● LEESTEKST:
•••••
3. toen ik een paar maanden geleden deelnam aan de inwijding van de Kansas-Citytempel (Missouri, VS), werden mijn vrouw en ik welkom geheten door broeder Isaac Freestone, politieagent en een geweldig hogepriester in de ring Liberty (Missouri, VS). Tijdens onze gesprekken vertelde hij ons dat hij een keer laat op de avond werd opgeroepen om onderzoek te doen naar een klacht in een ruige buurt van de stad. Onder lawaai van harde muziek en met de geur van marihuana in de lucht, kwam hij een vrouw en een paar mannen tegen die dronken waren en vloekten. Niemand van hen had door dat er vijf kleine kinderen — in de leeftijd van ongeveer twee tot acht jaar — in één kamer bij elkaar waren gekropen en op de vieze vloer probeerden te slapen; zonder bed, matras, kussens of iets anders.

Broeder Freestone zocht in de keukenkastjes en de koelkast naar een blikje, kartonnen doos of wat dan ook met iets eetbaars, maar hij vond helemaal niets. Hij zei dat de blaffende hond in de achtertuin meer te eten had dan die kinderen.

In de slaapkamer van de moeder zag hij een lege matras, de enige in het hele huis. Hij haalde er een paar lakens bij, legde ze op de matras en stopte de vijf kinderen in het provisorische bed in. Met tranen in zijn ogen knielde hij, bad tot zijn hemelse Vader om hun bescherming en zei ze welterusten.

Toen hij was opgestaan en richting de deur liep, sprong een van de kinderen, dat zes was, het bed uit, rende op hem af, pakte zijn hand vast en smeekte: ‘Wil je mij alsjeblieft adopteren?’ Hij kreeg nog meer tranen in zijn ogen en legde het kind terug in bed. Toen kwam hij de moeder tegen, die stoned was (de mannen waren al lang op de vlucht geslagen) en zei tegen haar: ‘Morgen kom ik terug. De hemel sta u bij als ik geen duidelijke veranderingen zie als ik door die deur kom. En daarna gaat er nog meer veranderen. Daar kunt u van op aan.’4

Wat hebben die drie voorvallen gemeen? Het zijn drie kleine, verschillende voorbeelden van Babylon in het dagelijks leven — eentje kinderachtig, betreurenswaardig gedrag tijdens een basketbalwedstrijd; eentje cultureel, duidend op persoonlijke botsingen met degenen die anders leven dan wij; en één hele grote, ernstige kwestie.
•••••
● OPDRACHT 1: Wat vond broeder Freestone in de keukenkastjes en de koelkast volgens de leestekst?
● OPDRACHT 2: Schrijf de leestekst over broeder Freestone en Babylon in het dagelijks leven verder vanaf de laatste zin.
De records staan los van de leestekst.

● Verzamelde gegevens:
•••••
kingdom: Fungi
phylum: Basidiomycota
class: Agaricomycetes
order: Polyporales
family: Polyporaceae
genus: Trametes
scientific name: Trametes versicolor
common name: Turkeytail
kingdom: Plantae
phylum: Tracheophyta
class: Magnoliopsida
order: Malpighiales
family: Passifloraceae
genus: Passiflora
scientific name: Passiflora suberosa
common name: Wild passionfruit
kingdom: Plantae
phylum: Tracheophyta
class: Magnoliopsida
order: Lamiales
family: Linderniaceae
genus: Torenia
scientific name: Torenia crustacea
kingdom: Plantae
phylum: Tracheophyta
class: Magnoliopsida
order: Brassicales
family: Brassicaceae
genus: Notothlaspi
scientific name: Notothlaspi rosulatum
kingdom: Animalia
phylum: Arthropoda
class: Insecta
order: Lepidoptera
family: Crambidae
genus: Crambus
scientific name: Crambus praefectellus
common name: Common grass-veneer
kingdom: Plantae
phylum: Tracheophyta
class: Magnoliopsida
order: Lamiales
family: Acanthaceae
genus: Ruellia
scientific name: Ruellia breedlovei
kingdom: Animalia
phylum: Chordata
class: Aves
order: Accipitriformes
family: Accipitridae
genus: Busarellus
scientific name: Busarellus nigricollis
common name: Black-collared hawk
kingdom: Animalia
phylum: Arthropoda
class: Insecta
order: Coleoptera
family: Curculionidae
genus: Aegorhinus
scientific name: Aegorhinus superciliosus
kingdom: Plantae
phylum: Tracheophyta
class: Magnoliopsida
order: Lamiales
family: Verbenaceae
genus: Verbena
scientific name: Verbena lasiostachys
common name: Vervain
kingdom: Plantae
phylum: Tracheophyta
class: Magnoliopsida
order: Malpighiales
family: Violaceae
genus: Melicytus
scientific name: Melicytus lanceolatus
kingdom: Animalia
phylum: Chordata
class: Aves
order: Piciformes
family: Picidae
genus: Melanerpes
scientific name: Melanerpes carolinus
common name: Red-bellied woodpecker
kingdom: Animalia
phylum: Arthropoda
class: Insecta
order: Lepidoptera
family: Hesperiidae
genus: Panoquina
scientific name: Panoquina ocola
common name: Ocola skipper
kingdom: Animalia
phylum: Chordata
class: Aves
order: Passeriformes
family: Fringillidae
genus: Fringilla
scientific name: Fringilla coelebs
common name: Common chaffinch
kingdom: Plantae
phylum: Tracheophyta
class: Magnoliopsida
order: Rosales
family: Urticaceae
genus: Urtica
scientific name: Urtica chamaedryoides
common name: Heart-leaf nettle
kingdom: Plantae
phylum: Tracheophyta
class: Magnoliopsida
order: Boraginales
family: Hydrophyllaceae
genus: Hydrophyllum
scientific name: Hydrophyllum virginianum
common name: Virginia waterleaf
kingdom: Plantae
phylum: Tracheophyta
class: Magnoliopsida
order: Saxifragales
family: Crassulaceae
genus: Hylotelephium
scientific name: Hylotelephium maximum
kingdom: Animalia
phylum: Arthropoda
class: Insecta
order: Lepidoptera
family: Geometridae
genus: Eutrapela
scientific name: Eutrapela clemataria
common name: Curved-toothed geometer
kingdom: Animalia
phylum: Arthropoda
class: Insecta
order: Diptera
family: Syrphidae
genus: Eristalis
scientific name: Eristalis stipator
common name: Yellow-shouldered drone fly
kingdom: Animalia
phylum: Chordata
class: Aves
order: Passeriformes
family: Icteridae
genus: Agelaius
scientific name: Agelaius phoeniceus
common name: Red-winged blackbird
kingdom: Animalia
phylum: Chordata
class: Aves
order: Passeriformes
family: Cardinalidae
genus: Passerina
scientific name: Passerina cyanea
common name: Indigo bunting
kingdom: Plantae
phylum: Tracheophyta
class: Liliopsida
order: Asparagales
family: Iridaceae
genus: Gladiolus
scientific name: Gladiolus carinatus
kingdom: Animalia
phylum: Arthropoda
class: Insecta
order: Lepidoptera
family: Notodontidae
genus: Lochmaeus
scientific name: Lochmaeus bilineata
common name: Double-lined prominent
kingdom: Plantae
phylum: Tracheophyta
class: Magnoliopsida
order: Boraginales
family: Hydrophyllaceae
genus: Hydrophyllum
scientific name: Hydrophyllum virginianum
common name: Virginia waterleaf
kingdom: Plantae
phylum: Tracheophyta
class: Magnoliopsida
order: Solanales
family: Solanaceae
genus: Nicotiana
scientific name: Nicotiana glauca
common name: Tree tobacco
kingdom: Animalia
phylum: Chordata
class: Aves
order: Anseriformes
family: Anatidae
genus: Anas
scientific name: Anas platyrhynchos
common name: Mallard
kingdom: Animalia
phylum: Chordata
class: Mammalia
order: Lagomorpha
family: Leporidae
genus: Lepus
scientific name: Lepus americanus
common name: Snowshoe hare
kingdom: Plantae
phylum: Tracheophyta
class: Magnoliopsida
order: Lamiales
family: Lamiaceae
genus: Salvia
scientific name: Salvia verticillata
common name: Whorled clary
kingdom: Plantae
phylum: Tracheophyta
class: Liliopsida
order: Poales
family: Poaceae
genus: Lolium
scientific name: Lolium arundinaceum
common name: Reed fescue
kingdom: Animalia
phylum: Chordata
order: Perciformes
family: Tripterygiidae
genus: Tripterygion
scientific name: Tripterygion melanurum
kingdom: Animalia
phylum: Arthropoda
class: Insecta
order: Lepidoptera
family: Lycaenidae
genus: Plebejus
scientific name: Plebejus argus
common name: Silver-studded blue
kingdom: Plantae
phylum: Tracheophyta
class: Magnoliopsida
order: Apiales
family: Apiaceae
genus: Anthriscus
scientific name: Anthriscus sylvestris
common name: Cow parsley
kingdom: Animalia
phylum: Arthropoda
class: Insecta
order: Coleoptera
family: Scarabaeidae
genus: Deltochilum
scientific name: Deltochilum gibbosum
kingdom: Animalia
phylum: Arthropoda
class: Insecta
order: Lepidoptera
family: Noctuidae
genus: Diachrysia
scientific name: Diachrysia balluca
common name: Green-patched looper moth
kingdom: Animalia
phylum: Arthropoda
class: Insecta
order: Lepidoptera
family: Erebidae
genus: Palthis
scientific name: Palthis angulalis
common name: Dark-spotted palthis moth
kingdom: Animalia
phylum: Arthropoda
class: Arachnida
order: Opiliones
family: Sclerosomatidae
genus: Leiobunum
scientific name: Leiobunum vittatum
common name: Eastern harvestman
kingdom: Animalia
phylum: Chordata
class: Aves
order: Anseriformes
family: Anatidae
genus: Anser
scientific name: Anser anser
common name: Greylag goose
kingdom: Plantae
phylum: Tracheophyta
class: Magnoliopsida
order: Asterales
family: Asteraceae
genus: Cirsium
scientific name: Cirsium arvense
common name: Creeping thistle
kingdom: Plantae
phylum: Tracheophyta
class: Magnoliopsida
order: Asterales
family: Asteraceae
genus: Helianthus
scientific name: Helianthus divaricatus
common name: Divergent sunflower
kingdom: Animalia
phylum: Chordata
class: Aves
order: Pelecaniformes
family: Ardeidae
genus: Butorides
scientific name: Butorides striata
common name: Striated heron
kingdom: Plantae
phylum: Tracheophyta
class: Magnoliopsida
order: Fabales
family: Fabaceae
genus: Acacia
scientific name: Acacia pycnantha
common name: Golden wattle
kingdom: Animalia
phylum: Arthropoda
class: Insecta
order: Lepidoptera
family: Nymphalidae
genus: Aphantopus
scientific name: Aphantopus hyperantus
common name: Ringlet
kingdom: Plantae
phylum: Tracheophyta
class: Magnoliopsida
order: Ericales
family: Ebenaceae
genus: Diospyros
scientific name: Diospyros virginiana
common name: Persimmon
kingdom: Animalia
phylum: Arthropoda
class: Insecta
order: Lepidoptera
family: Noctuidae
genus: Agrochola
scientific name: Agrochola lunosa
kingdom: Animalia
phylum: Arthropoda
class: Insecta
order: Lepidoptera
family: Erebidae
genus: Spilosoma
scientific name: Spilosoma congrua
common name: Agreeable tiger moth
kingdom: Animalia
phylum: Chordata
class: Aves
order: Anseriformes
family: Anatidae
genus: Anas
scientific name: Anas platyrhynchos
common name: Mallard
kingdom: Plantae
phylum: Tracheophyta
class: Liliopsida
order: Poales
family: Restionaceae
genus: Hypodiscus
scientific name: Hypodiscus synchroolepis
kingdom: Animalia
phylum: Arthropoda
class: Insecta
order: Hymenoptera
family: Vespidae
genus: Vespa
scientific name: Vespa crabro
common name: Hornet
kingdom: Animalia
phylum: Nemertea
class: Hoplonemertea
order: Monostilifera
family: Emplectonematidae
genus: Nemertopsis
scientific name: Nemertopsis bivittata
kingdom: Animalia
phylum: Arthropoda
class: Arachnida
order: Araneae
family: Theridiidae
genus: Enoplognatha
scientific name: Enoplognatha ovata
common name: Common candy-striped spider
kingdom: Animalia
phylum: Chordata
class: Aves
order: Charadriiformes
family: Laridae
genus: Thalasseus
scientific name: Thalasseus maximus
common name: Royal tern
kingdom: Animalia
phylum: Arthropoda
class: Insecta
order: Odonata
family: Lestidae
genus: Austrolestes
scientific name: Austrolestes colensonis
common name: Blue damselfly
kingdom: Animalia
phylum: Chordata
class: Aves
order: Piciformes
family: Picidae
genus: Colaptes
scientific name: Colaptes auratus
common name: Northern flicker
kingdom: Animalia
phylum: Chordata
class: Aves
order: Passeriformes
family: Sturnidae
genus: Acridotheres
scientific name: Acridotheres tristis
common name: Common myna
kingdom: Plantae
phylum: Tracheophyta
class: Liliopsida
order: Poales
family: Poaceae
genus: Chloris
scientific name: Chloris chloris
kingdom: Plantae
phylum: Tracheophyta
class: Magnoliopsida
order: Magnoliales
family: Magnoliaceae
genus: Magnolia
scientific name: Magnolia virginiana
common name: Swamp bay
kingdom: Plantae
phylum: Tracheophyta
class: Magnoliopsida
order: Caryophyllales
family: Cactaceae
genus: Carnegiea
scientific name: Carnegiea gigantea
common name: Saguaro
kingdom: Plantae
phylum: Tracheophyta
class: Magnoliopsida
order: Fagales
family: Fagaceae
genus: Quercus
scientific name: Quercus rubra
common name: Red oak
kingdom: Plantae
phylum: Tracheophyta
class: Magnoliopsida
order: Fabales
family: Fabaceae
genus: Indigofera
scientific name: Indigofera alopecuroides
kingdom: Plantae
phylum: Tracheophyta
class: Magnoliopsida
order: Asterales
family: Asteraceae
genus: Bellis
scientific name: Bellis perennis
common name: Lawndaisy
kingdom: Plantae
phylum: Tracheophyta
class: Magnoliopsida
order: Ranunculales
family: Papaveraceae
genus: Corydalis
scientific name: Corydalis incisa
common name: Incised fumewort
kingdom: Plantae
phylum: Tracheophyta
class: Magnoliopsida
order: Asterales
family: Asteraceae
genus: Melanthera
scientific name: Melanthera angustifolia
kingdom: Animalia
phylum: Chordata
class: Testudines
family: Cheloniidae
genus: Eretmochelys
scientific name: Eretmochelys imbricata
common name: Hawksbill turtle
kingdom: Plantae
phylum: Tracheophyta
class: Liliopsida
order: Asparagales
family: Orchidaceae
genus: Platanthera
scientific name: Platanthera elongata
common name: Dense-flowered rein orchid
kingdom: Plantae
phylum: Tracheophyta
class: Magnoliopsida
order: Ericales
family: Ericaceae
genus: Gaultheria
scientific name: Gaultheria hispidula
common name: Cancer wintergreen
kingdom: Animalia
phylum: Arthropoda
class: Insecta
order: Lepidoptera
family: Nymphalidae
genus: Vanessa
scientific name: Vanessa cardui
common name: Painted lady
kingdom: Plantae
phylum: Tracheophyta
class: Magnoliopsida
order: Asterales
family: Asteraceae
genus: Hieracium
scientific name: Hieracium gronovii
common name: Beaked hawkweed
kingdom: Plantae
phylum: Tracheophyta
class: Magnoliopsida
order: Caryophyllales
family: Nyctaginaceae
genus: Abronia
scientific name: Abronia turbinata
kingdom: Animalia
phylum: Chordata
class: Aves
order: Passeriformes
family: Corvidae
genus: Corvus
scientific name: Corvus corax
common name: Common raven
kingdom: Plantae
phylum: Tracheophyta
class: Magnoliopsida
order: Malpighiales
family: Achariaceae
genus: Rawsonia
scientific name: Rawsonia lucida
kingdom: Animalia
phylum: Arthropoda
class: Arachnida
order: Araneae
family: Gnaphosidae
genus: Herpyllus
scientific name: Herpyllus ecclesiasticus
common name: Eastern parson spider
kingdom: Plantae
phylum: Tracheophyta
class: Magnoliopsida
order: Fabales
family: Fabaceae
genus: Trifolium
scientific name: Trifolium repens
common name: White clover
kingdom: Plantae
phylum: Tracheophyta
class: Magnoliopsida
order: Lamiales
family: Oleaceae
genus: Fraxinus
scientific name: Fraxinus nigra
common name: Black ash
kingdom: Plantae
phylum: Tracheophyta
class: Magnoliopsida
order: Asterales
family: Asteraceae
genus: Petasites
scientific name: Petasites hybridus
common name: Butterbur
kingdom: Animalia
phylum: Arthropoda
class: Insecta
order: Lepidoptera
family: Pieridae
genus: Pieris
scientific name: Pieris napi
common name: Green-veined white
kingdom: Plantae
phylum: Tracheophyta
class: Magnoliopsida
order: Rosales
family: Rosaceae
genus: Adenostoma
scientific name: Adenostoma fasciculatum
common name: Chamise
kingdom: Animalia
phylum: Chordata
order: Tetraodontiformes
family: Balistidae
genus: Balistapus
•••••
● SCHRIFTELIJK ANTWOORD 1: Helemaal niets eetbaars.

● SCHRIFTELIJK ANTWOORD 2:
Les 1: laat uw godsdienst nooit bij de deur achter

Laten we ten eerste eens naar de rest van het basketbalvoorval kijken. De dag na die wedstrijd was er een soort publiek oordeel en een oproep tot bekering aangaande dit voorval. Een jongeman zei in feite: ‘Luister. Dit is een basketbalwedstrijd, niet de zondagsschool. Als je er niet goed tegen kunt, hoepel je toch op. We betalen behoorlijk wat geld om zo’n wedstrijd te zien. We kunnen doen wat we willen. We laten onze godsdienst bij de deur achter.’

‘We laten onze godsdienst bij de deur achter’? De eerste les voor de vestiging van Zion in de 21ste eeuw is: ‘Je laat nooit je godsdienst bij de deur achter.’

Dat soort discipelschap kunnen we niet maken — het is helemaal geen discipelschap. Zoals de profeet Alma heeft geleerd, moeten wij ‘te allen tijde en in alle dingen en op alle plaatsen waar [we ons] ook [mogen] bevinden, als getuige van God [optreden]’ (Mosiah 18:9) — niet alleen maar soms, op een paar plaatsen, of als ons team aan de winnende hand is.

Wat de situatie, provocatie of beproeving ook is, een ware volgeling van Christus laat zijn of haar godsdienst nooit bij de deur achter.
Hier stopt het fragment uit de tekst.